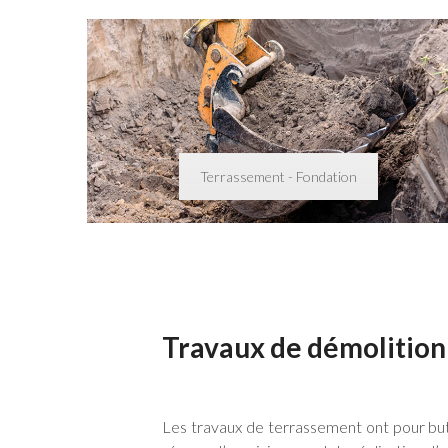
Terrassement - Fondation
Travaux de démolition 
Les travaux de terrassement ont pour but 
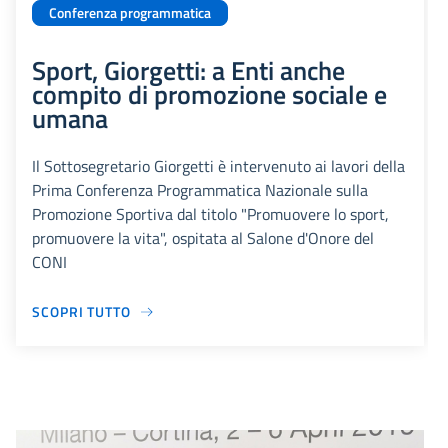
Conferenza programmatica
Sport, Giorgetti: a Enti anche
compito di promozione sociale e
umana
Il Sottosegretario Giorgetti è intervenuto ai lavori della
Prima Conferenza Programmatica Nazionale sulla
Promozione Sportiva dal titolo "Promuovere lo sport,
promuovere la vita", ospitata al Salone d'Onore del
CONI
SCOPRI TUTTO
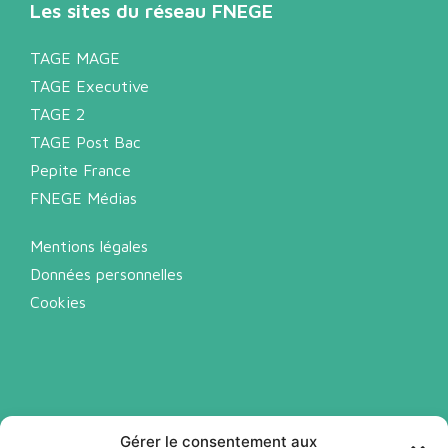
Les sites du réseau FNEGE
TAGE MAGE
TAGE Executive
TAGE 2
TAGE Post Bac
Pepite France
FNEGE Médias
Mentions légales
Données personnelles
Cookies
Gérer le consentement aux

········

**YOUR ASSIGNMENT:** The records above must be printed exactly, but the pictures they hold should be omitted.

**ANSWER TO THIS TASK:**
Terrassement - Fondation
Travaux de démolition 
Les travaux de terrassement ont pour but 
Conferenza programmatica
Sport, Giorgetti: a Enti anche
compito di promozione sociale e
umana
Il Sottosegretario Giorgetti è intervenuto ai lavori della
Prima Conferenza Programmatica Nazionale sulla
Promozione Sportiva dal titolo "Promuovere lo sport,
promuovere la vita", ospitata al Salone d'Onore del
CONI
SCOPRI TUTTO
Les sites du réseau FNEGE
TAGE MAGE
TAGE Executive
TAGE 2
TAGE Post Bac
Pepite France
FNEGE Médias
Mentions légales
Données personnelles
Cookies
Gérer le consentement aux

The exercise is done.